C++ idiom of the day: arrow_proxy
arrow_proxyI’m currently working on a reference implementation of
P0429R6 flat_map.
Here’s a C++ metaprogramming idiom I learned in the process.
Consider a zip_range that refers to two other containers and lets you
iterate them in parallel:
std::vector<int> keys;
std::vector<int> values;
for (auto&& kv : make_zip_range(keys, values)) {
std::cout << kv.first << ": " << kv.second << "\n";
kv.second += 1;
}
Notice that in C++17 we can use CTAD and structured bindings to rewrite this as
for (auto&& [k, v] : zip_range(keys, values)) { std::cout << k << ": " << v << "\n"; }I don’t recommend it, but you can do it.
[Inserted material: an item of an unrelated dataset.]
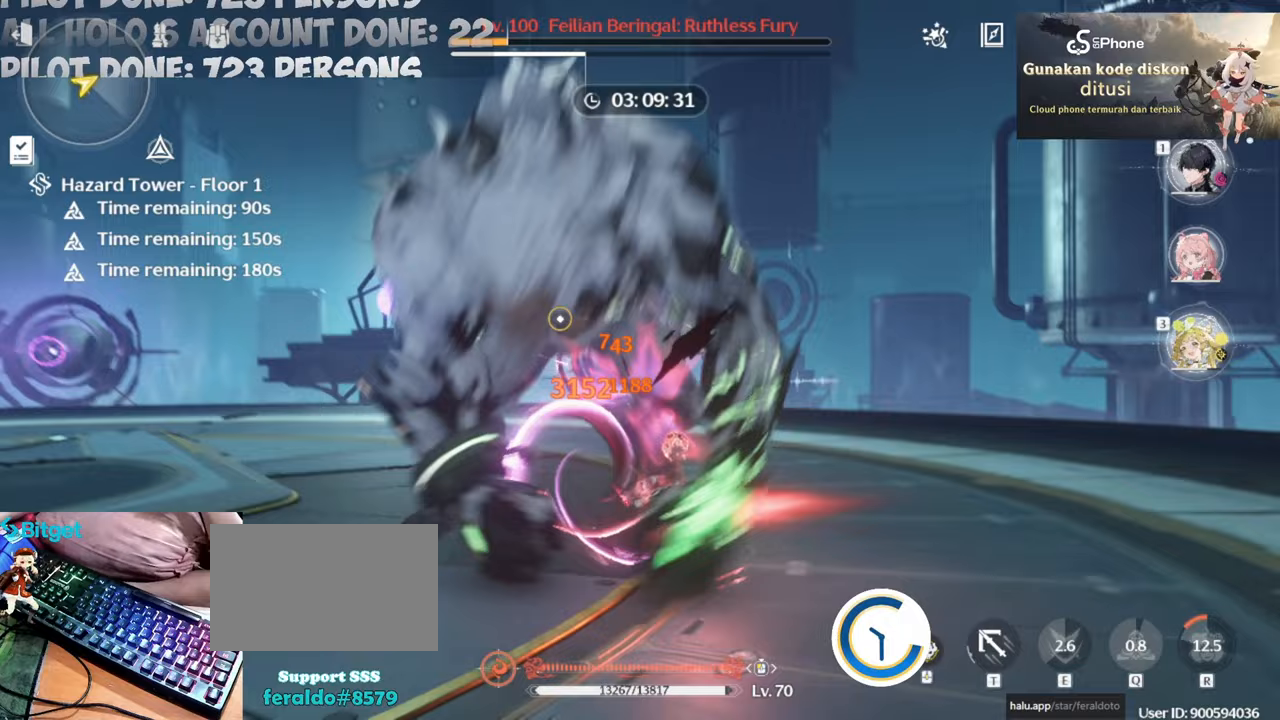
{"keys": [], "mouse": [], "events": [[117, "mouse_left", "up"], [150, "mouse_left", "down"], [300, "mouse_left", "up"], [400, "mouse_left", "down"], [483, "mouse_left", "up"]]}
We can implement most of zip_range easily:
template<class Keys, class Values>
class zip_range {
using KeyIterator = typename Keys::iterator;
using ValueIterator = typename Values::iterator;
Keys *keys_;
Values *values_;
public:
using iterator = zip_iterator<KeyIterator, ValueIterator>;
iterator begin();
iterator end();
// boilerplate and const versions omitted
};
template<class KeyIterator, class ValueIterator>
class zip_iterator {
KeyIterator kit_;
ValueIterator vit_;
public:
using KeyType = typename KeyIterator::value_type;
using ValueType = typename ValueIterator::value_type;
using iterator_category = std::common_type_t<
nonstd::iterator_category_t<KeyIterator>,
nonstd::iterator_category_t<ValueIterator>
>;
using difference_type = ptrdiff_t;
using value_type = std::pair<KeyType, ValueType>;
…But now we hit a stumbling block! What should our reference type be?
This is the type returned by operator*, which is also the type of auto&& kv
in our sample code above. So it needs to be something with .first and .second
members, but somehow kv.second must refer to a particular element in values!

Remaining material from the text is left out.